Gema's role in Moi presidency
That, of course, may not be the entire truth. It was Gema’s decision that Kibaki should vie for a Nyeri seat since the Nyeri people were pestering Kenyatta with a Cabinet position. At one point, Kenyatta is said to have asked Kibaki, “Kai Kibaki woriire Nairobi? (Kibaki, you got stuck in Nairobi?)
It was after vocal legislator J M Kariuki was assassinated in 1975 that the political element of Gema was seen. After Parliament formed a select committee to investigate the murder, Gema released a statement saying: “We find it fit to ask our members and the public not to be misled by prophets and leaders of doom who go to bars and preach malicious and damaging views about our country and its leaders.”
Later, after the Elijah Mwangale Select Committee delivered its report, Gema called a press conference and asked Kenyatta to initiate his own investigations to probe the activities of the MPs who were in that committee “because they are not themselves angels and some of them may be involved in the murder,” according to Gema Secretary General Ireri Ndwiga.
Also, in 1976, some Gema leaders, led by Ngwataniro Mutukanio Land Buying Company chairman, Kihika Kimani, started a campaign against Moi and they joined the Change the Constitution group, which was to bar the vice-president from taking over for 90 days – in case Kenyatta died.

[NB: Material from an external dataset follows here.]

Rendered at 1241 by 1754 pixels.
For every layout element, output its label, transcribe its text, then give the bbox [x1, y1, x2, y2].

It is now known from records — including US intelligence reports — that Oginga Odinga was perceived as the main beneficiary of this plot as the senior most politician after Jomo.

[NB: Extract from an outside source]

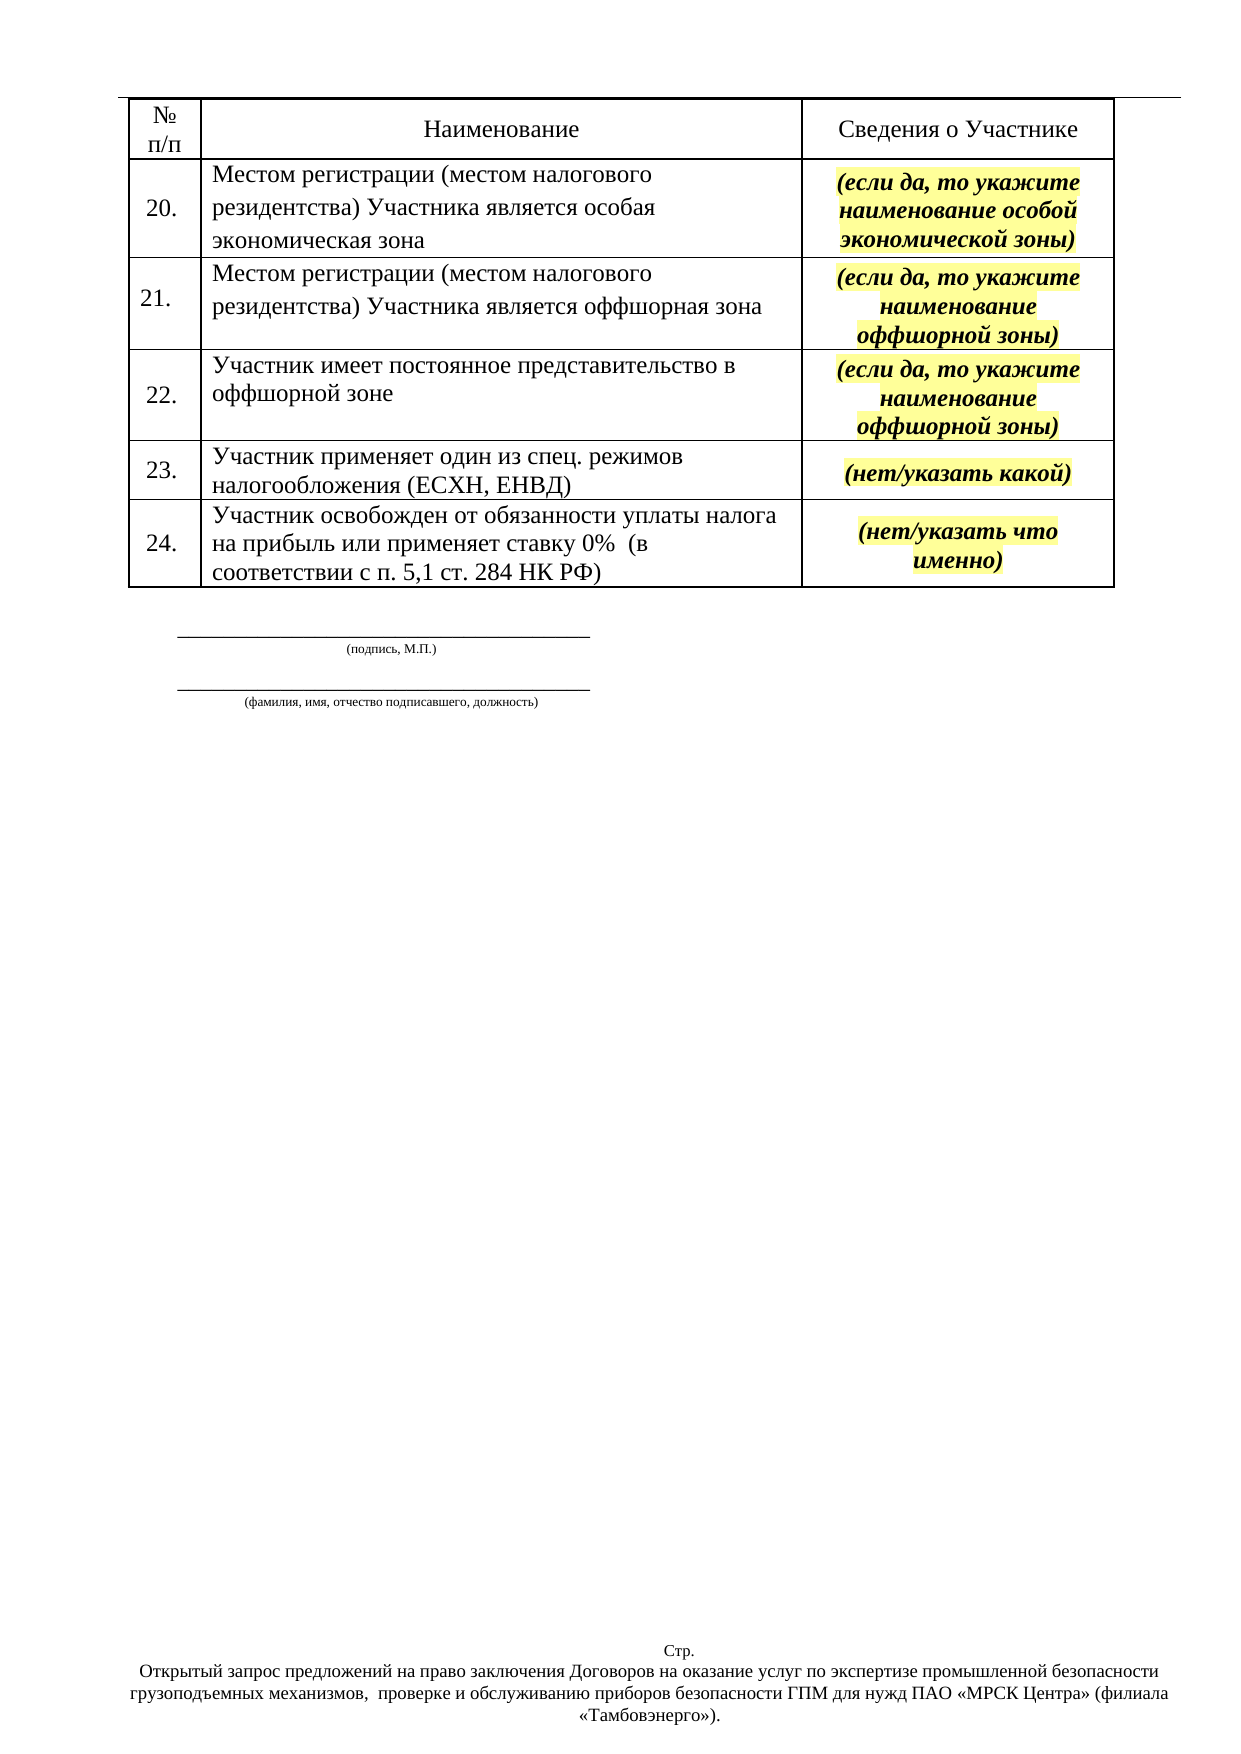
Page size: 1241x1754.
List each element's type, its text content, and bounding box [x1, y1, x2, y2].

But Gema’s efforts in politics were thwarted by Mr Njonjo and Mr Kibaki, who had a bone to pick with the group. With a divided house, Gema — as a group — played little role in the Moi presidency. Again, Moi had the blessings of the British government. It is interesting that in 1979, and after Moi got the presidency, his first task was to ban Gema.
Njonjo had told parliament that Gema was a criminal organisation and had all the officials of Agricultural Holdings (the name Gema had adopted) arrested for “failing to file returns”. From then on, attempts to revive Gema, as a group, have always been looked at suspiciously. But while the cultural group died, attempts to have Mt Kenya as one voting block has only happened twice under Kibaki and twice for Uhuru.
It appears that what was crafted out of Kenyatta I succession politics, and was caught in the same web in 1978, is now in limbo as Uhuru Kenyatta gets into the last stretch of his presidency. It will be interesting to see how the divisions between Mt Kenya East and Mt Kenya West will solidify and who will gain from them.